Secure treatment would allow drug offenders second chance
By Rep Rida Cabanilla, Star-Bulletin Friday, March 20, 2009
Drug addiction has led to a proliferation of repeat criminal offenders in Hawaii, creating an unsafe environment for our families. Many of the drugs in circulation today, especially methamphetamine - commonly known as "ice" - are highly addictive and can't adequately be treated by community-based methods such as psychotherapy or 12-step programs. This is why I introduced House Bill 358, promoting a secure drug treatment option. As an ex-drug addict testified before the House Committee on Finance, "Drug addicts are stuck in a cycle of delusion. Similar to temporary insanity, there is simply no logic to their actions. They'll do anything to get drugs. Most addicts commit crimes to feed their habit - crimes that stop when they become sober."
Because we are using jails as warehouses for drug offenders, the cost of incarceration is skyrocketing and prisons are becoming overcrowded. The United States has the highest per-capita number of incarcerated citizens of any country in the world. Sixty percent of male and 80 percent of female inmates in Hawaii prisons are incarcerated because of nonviolent drug-related offenses. We need to utilize a more proactive approach to deal with this public health pandemic.
HB 358 calls for a "secure drug treatment facility," preferably modeled after the nationally recognized Second Chance program of New Mexico. This program has four modules. The first module helps offenders gain self-respect and life skills such as communication, self-control and behavioral modification. Most drug addicts do not have communicative and expressive skills, which causes frustration and can lead to drug abuse. The second module involves physical detoxification and health restoration. The third module improves employment skills, and the final module works on restoring faith and family reintegration.

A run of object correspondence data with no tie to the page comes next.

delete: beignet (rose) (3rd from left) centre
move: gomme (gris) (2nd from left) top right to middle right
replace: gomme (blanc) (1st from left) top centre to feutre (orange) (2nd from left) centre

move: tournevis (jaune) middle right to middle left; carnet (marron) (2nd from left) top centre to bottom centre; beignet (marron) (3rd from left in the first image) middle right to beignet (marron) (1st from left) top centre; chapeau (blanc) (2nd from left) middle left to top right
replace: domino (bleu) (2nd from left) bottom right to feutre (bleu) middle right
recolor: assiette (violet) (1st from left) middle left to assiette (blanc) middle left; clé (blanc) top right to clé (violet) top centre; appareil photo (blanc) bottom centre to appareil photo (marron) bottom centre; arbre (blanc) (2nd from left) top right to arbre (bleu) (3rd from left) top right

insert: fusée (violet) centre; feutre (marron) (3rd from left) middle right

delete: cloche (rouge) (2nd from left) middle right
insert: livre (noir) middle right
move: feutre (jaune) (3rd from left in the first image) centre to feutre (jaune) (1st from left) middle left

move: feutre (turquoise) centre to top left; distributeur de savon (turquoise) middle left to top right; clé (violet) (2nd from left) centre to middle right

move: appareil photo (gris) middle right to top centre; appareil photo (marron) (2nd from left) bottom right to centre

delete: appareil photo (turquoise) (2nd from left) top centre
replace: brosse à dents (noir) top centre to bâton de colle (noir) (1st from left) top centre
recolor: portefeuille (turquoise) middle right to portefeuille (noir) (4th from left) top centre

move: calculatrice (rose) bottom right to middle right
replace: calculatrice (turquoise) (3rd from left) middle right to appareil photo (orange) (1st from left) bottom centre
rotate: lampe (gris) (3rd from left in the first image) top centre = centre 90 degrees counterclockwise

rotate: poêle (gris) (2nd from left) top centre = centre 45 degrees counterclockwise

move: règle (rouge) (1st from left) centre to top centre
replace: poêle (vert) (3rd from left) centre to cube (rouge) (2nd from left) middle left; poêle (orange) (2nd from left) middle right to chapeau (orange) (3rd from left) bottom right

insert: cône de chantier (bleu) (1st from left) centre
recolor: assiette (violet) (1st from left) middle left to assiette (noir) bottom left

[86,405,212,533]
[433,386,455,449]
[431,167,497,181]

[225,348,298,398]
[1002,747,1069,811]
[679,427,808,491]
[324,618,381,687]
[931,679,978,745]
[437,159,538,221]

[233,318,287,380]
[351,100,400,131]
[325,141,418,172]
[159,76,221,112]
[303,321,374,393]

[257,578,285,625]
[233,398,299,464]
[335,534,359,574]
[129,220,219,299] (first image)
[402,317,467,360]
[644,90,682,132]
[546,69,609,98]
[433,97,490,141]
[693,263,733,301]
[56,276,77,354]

There are numerous examples of drug addicts, even after sentencing, committing violent crimes - killing innocent people who were in the wrong place at the wrong time. Law enforcement and health professionals must collaborate to alleviate this serious problem. A secured drug treatment center is a facility employing security protocols modeled after a minimum-security detention center, including continuous direct supervision.
I have spoken to ex-inmates who described emotionally abusive treatment in Hawaii's prisons. There also are many reports of illicit drug availability. Exposure of vulnerable addicts to the same abusive environment and accessibility of drugs in prison as on the streets yields high recidivism rates.
It is also extremely important for vulnerable people, such as teenage girls, to have a safe haven for treatment, away from drug pushers and pimps.
HB 358 is broad in its guidelines so as to allow social service and judicial professionals the latitude to tailor it to the specific needs of their clientele.
A secured drug treatment facility costs less and is more effective than incarceration for reducing recidivism. Studies have shown that mandated drug treatments has as high a success rate as does voluntary. Keeping drug addicts in a secured environment, to ensure that they remain clean and sober while they engage in treatment, will prevent them from harming society. Alternative programs that include house arrest or curfew using electronic monitoring devices and surveillance, programs of regimental discipline and court monitoring such as Drug Court also might be helpful.
Drug abuse is at heart a community health concern. If treated as such, it doesn't need to become a criminal concern. Let's treat this problem at its roots. Let's protect our ohana from harm.